1

I have a table of data that contains costs. For any given record, I would like to know where the record falls in relation to other costs.

Basically, I want to know (how many records have lower costs) / (total number of records).

So far, I've come up with:

SELECT (SUM(IF(r.cost > c.cost, 1, 0)) + 1) / COUNT(1) as percent_rank 
FROM record r, 
   (SELECT cost FROM record WHERE cost IS NOT NULL) as c 
WHERE r.id = 10;

Running EXPLAIN on this query produces:

+----+-------------+------------+-------+---------------+---------+---------+-------+-------+-------------+
| id | select_type | table      | type  | possible_keys | key     | key_len | ref   | rows  | Extra       |
+----+-------------+------------+-------+---------------+---------+---------+-------+-------+-------------+
|  1 | PRIMARY     | r          | const | PRIMARY       | PRIMARY | 4       | const |     1 |             |
|  1 | PRIMARY     | <derived2> | ALL   | NULL          | NULL    | NULL    | NULL  | 21469 |             |
|  2 | DERIVED     | record     | ALL   | NULL          | NULL    | NULL    | NULL  | 21469 | Using where |
+----+-------------+------------+-------+---------------+---------+---------+-------+-------+-------------+

Is there a better way of running this query? 21469 is all the records in the table.

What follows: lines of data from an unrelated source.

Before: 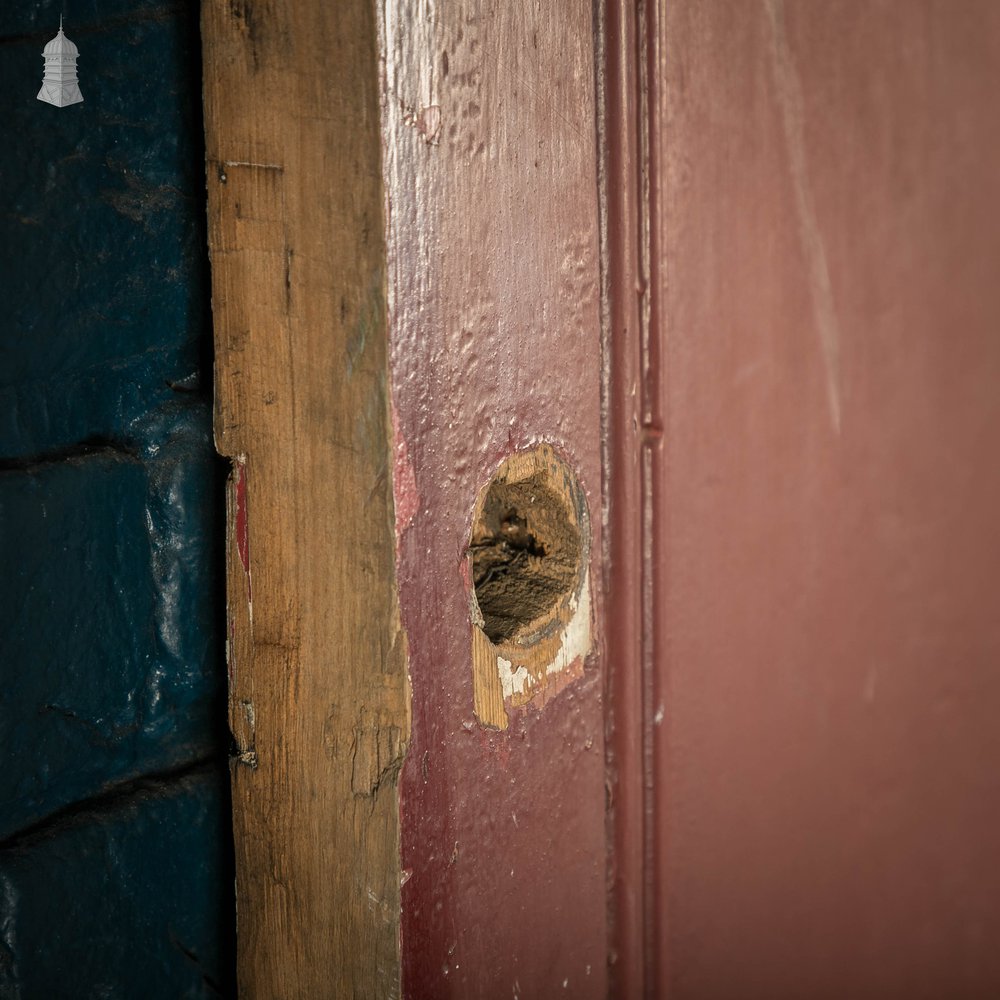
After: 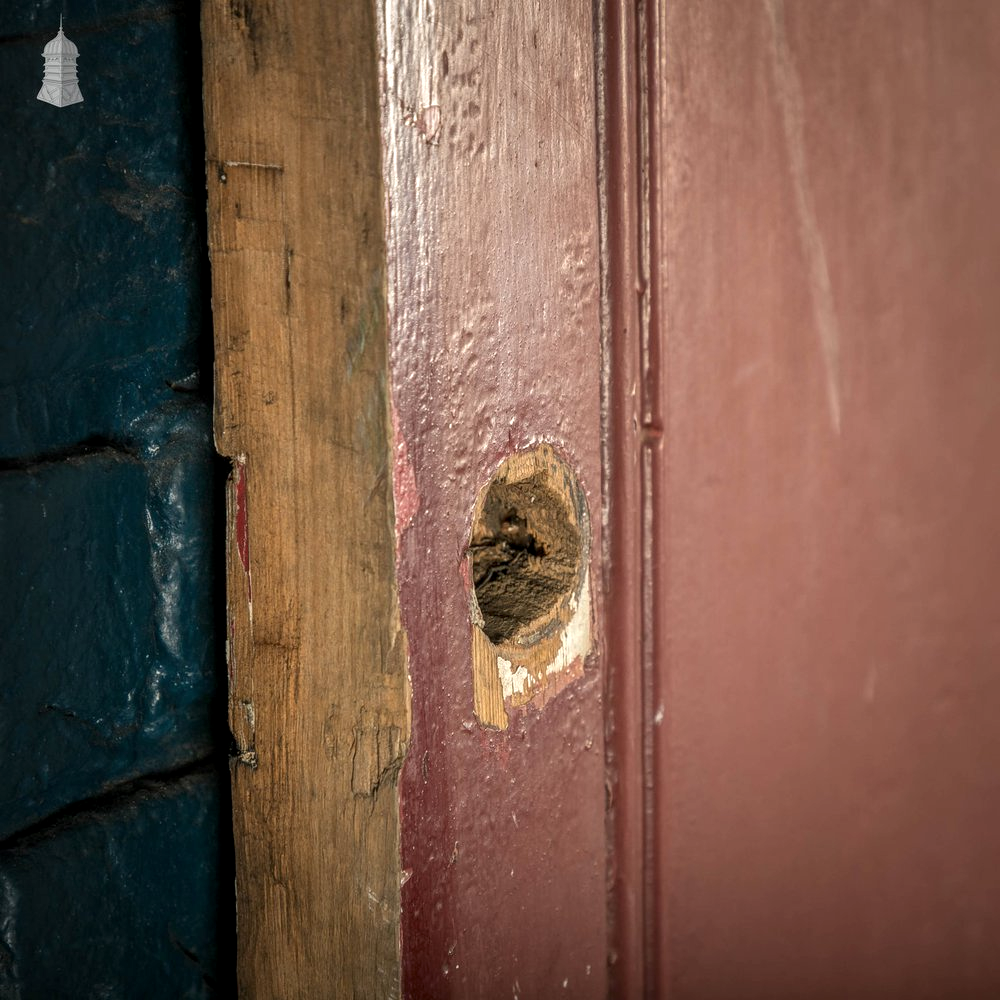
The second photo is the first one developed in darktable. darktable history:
exposure: black level correction 0, exposure 0.199 EV, compensate highlight preservation false
local contrast: on, module defaults
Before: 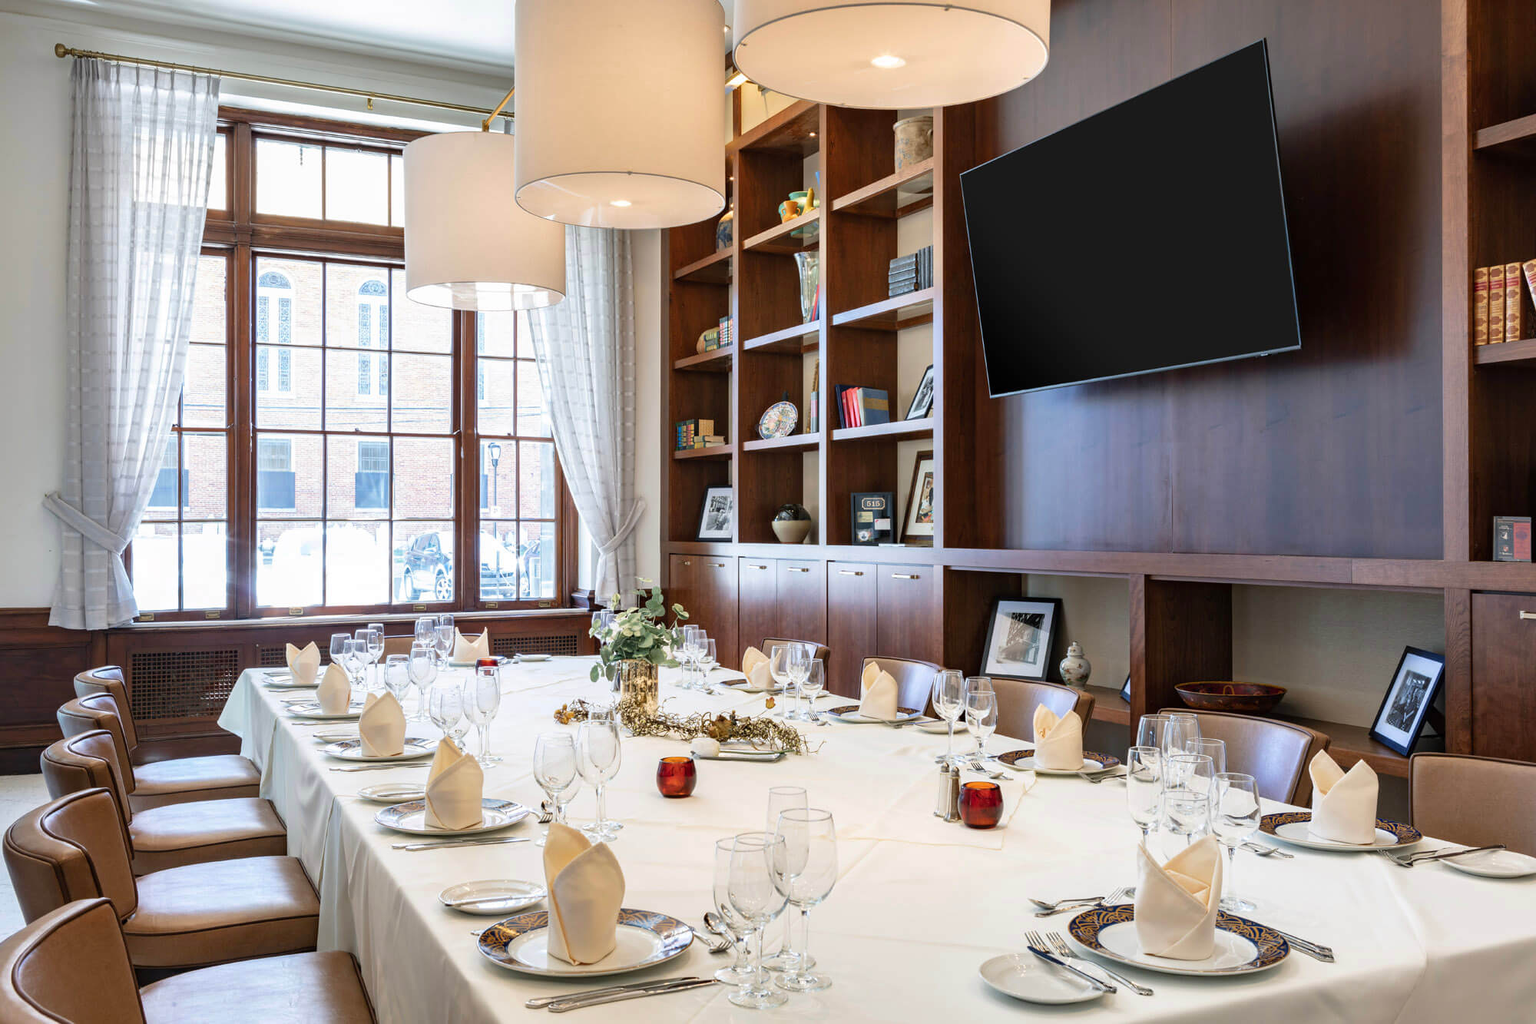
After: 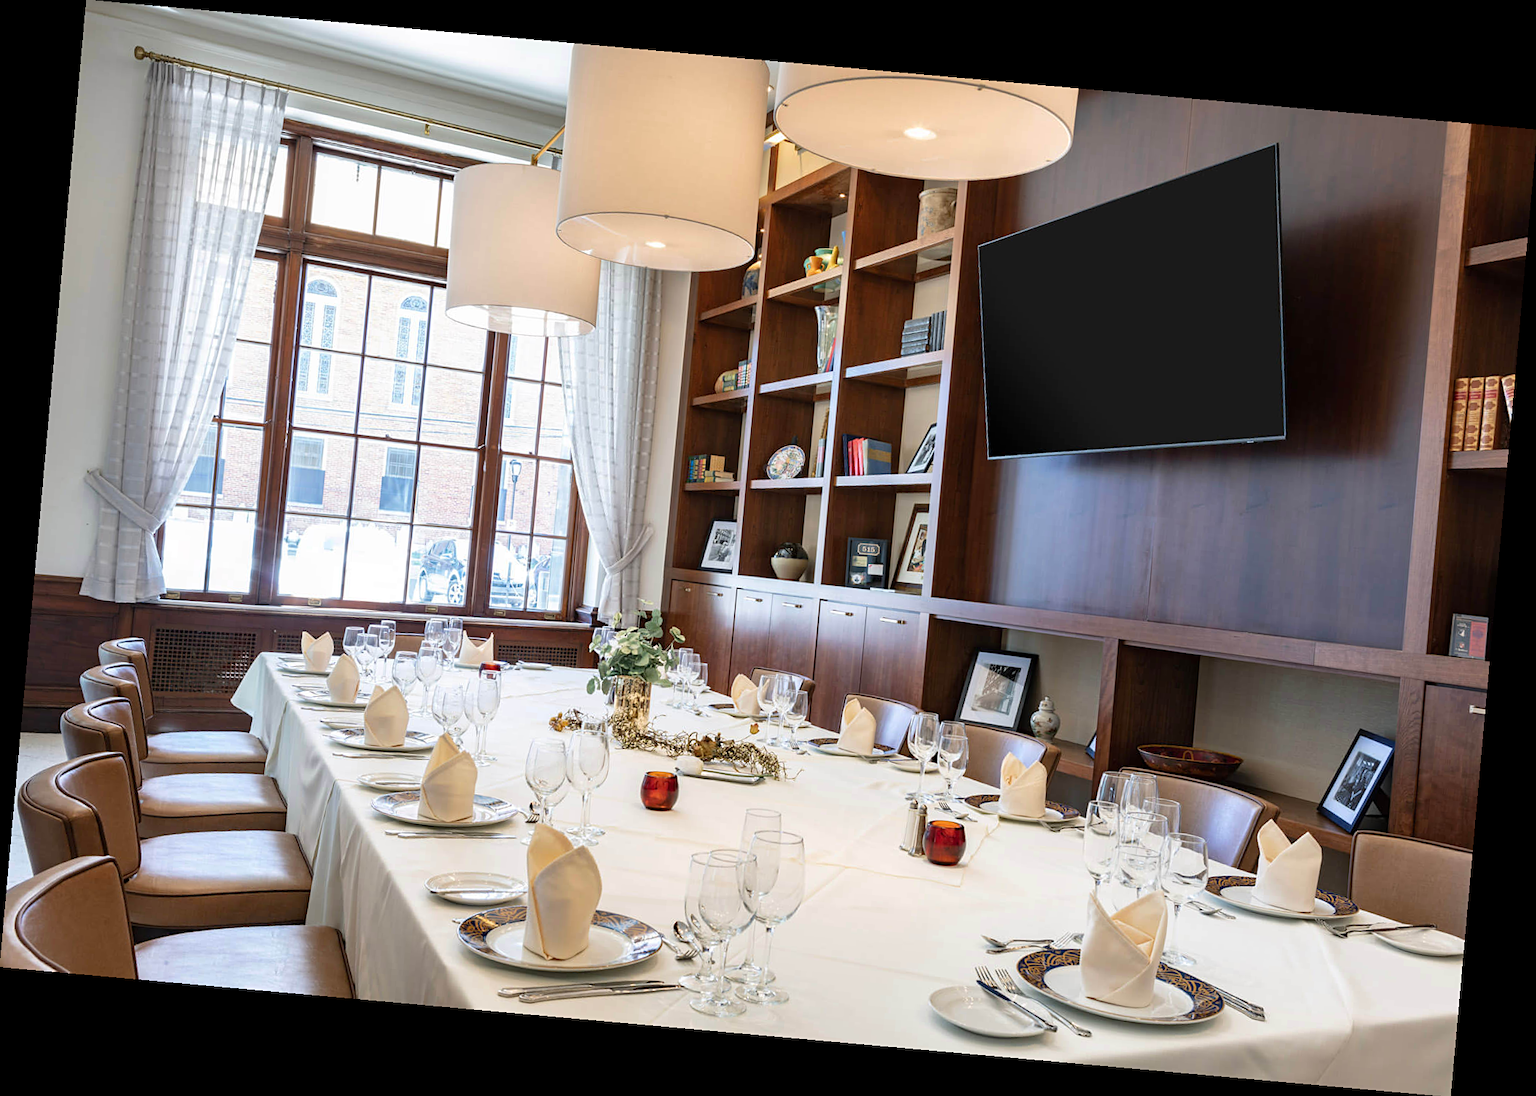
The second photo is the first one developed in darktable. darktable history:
rotate and perspective: rotation 5.12°, automatic cropping off
sharpen: amount 0.2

I'm a bit worried about the cross join but this query would always be run with id = something so it's just 1 * total num rows.

lokisapocalypse
  • 100
  • 2
  • 9
  • An index on cost could help this should change the select_type from all to index this way MySQL does an complete index scan this should be faster than the full table scan because index file most off the time are smaller unless you have used "index shotgun" – Raymond Nijland Sep 25 '13 at 21:41
  • Find your answer here: http://stackoverflow.com/questions/1057027/calculating-percentile-rank-in-mysql – Chloe Jun 18 '15 at 04:37

1 Answers1

0

I would suggest getting the value of r.cost in a subquery, or if plausible putting it in a variable which is referenced in the query rather than having a join, as this then simplifies the logic you're needing a bit:

DECLARE @thisCost Cost_Datatype;
SELECT @thisCost = cost FROM record WHERE id = 10;

means the query now looks like:

SELECT (SUM(IF(@thisCost > cost, 1, 0)) + 1) / COUNT(1) as percent_rank 
FROM record 
WHERE cost IS NOT NULL 

having removed the complexity of the join, the conditional can also be removed, and the engine allowed to answer the query as a set operation, by putting the total number of rows in its own (sub)query:

SELECT (Count(*) / (SELECT Count(*) FROM record)) as [% with lower cost]
FROM record
WHERE cost IS NOT NULL AND @thisCost > cost

does that do the job?

John Bingham
  • 1,996
  • 1
  • 12
  • 15